Task goal:
Word for word, restate every entry shown below.

Provided information:
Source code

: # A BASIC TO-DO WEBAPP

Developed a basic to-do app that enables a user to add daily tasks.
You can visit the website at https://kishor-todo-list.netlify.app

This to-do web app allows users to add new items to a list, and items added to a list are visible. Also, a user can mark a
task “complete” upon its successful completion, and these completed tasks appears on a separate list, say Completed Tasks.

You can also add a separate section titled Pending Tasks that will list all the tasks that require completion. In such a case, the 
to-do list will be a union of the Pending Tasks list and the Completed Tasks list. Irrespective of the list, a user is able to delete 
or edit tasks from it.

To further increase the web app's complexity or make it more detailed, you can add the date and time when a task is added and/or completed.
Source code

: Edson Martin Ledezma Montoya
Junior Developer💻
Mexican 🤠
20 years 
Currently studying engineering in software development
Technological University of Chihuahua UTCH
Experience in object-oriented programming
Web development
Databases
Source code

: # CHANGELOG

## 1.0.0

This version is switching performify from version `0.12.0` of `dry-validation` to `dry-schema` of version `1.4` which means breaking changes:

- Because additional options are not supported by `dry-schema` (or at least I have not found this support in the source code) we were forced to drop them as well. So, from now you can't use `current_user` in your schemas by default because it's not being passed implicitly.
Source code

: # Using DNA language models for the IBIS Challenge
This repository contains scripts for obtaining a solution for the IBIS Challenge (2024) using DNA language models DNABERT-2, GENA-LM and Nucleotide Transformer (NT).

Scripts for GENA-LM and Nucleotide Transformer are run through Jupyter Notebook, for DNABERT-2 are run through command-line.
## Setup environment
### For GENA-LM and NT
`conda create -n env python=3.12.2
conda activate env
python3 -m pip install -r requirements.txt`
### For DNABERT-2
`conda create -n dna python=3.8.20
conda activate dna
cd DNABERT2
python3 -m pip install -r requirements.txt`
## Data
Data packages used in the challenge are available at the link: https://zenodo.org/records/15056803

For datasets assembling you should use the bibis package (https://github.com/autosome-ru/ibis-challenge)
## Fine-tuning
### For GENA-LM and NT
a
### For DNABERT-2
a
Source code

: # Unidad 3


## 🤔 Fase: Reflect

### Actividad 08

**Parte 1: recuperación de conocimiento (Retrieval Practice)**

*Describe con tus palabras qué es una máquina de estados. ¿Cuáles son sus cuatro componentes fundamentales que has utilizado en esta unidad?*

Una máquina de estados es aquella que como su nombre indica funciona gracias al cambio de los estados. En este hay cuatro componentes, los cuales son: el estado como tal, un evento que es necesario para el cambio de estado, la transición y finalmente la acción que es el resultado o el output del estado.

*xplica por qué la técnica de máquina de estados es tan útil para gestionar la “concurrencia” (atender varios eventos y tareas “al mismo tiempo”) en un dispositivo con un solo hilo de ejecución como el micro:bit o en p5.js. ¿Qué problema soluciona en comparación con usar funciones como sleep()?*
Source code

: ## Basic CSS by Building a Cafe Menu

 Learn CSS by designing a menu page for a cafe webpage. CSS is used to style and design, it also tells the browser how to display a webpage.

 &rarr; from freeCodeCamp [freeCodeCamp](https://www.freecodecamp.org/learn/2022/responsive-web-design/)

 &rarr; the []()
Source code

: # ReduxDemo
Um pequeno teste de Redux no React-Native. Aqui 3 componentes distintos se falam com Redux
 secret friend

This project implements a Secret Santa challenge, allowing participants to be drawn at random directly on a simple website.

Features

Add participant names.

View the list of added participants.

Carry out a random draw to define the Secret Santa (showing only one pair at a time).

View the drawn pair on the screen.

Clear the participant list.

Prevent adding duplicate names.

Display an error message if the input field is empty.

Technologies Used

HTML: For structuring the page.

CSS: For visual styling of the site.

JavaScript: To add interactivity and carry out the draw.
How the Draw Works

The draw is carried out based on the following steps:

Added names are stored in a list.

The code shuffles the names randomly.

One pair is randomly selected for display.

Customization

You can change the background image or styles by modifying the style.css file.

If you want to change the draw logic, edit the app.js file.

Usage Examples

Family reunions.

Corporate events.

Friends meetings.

Answer below:
Source code

: # A BASIC TO-DO WEBAPP

Developed a basic to-do app that enables a user to add daily tasks.
You can visit the website at https://kishor-todo-list.netlify.app

This to-do web app allows users to add new items to a list, and items added to a list are visible. Also, a user can mark a
task “complete” upon its successful completion, and these completed tasks appears on a separate list, say Completed Tasks.

You can also add a separate section titled Pending Tasks that will list all the tasks that require completion. In such a case, the 
to-do list will be a union of the Pending Tasks list and the Completed Tasks list. Irrespective of the list, a user is able to delete 
or edit tasks from it.

To further increase the web app's complexity or make it more detailed, you can add the date and time when a task is added and/or completed.
Source code

: Edson Martin Ledezma Montoya
Junior Developer💻
Mexican 🤠
20 years 
Currently studying engineering in software development
Technological University of Chihuahua UTCH
Experience in object-oriented programming
Web development
Databases
Source code

: # CHANGELOG

## 1.0.0

This version is switching performify from version `0.12.0` of `dry-validation` to `dry-schema` of version `1.4` which means breaking changes:

- Because additional options are not supported by `dry-schema` (or at least I have not found this support in the source code) we were forced to drop them as well. So, from now you can't use `current_user` in your schemas by default because it's not being passed implicitly.
Source code

: # Using DNA language models for the IBIS Challenge
This repository contains scripts for obtaining a solution for the IBIS Challenge (2024) using DNA language models DNABERT-2, GENA-LM and Nucleotide Transformer (NT).

Scripts for GENA-LM and Nucleotide Transformer are run through Jupyter Notebook, for DNABERT-2 are run through command-line.
## Setup environment
### For GENA-LM and NT
`conda create -n env python=3.12.2
conda activate env
python3 -m pip install -r requirements.txt`
### For DNABERT-2
`conda create -n dna python=3.8.20
conda activate dna
cd DNABERT2
python3 -m pip install -r requirements.txt`
## Data
Data packages used in the challenge are available at the link: https://zenodo.org/records/15056803

For datasets assembling you should use the bibis package (https://github.com/autosome-ru/ibis-challenge)
## Fine-tuning
### For GENA-LM and NT
a
### For DNABERT-2
a
Source code

: # Unidad 3


## 🤔 Fase: Reflect

### Actividad 08

**Parte 1: recuperación de conocimiento (Retrieval Practice)**

*Describe con tus palabras qué es una máquina de estados. ¿Cuáles son sus cuatro componentes fundamentales que has utilizado en esta unidad?*

Una máquina de estados es aquella que como su nombre indica funciona gracias al cambio de los estados. En este hay cuatro componentes, los cuales son: el estado como tal, un evento que es necesario para el cambio de estado, la transición y finalmente la acción que es el resultado o el output del estado.

*xplica por qué la técnica de máquina de estados es tan útil para gestionar la “concurrencia” (atender varios eventos y tareas “al mismo tiempo”) en un dispositivo con un solo hilo de ejecución como el micro:bit o en p5.js. ¿Qué problema soluciona en comparación con usar funciones como sleep()?*
Source code

: ## Basic CSS by Building a Cafe Menu

 Learn CSS by designing a menu page for a cafe webpage. CSS is used to style and design, it also tells the browser how to display a webpage.

 &rarr; from freeCodeCamp [freeCodeCamp](https://www.freecodecamp.org/learn/2022/responsive-web-design/)

 &rarr; the []()
Source code

: # ReduxDemo
Um pequeno teste de Redux no React-Native. Aqui 3 componentes distintos se falam com Redux
 secret friend

This project implements a Secret Santa challenge, allowing participants to be drawn at random directly on a simple website.

Features

Add participant names.

View the list of added participants.

Carry out a random draw to define the Secret Santa (showing only one pair at a time).

View the drawn pair on the screen.

Clear the participant list.

Prevent adding duplicate names.

Display an error message if the input field is empty.

Technologies Used

HTML: For structuring the page.

CSS: For visual styling of the site.

JavaScript: To add interactivity and carry out the draw.
How the Draw Works

The draw is carried out based on the following steps:

Added names are stored in a list.

The code shuffles the names randomly.

One pair is randomly selected for display.

Customization

You can change the background image or styles by modifying the style.css file.

If you want to change the draw logic, edit the app.js file.

Usage Examples

Family reunions.

Corporate events.

Friends meetings.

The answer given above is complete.